=== Raw data ===

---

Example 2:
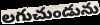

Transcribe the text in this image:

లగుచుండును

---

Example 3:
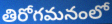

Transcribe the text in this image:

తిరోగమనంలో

===

**Activity**
Your copy should hold each line above exactly and no pictures at all.

**Response to this exercise**
---

Example 2:

Transcribe the text in this image:

లగుచుండును

---

Example 3:

Transcribe the text in this image:

తిరోగమనంలో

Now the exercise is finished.